* _Task statement_
Render the lines below as a Markdown table with the columns "Row" and "Line," numbering each row and omitting blank lines and pictures.
═════ Dataset extract
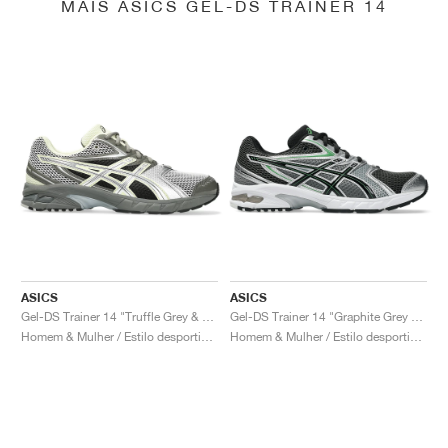
MAIS ASICS GEL-DS TRAINER 14
ASICS
ASICS
Gel-DS Trainer 14 "Truffle Grey & Pure Silver"
Gel-DS Trainer 14 "Graphite Grey & Fern"
Homem & Mulher / Estilo desportivo / Sapatos
Homem & Mulher / Estilo desportivo / Sapatos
══════════
* _Result of this exercise_
| Row | Line |
|---|---|
| 1 | MAIS ASICS GEL-DS TRAINER 14 |
| 2 | ASICS |
| 3 | ASICS |
| 4 | Gel-DS Trainer 14 "Truffle Grey & Pure Silver" |
| 5 | Gel-DS Trainer 14 "Graphite Grey & Fern" |
| 6 | Homem & Mulher / Estilo desportivo / Sapatos |
| 7 | Homem & Mulher / Estilo desportivo / Sapatos |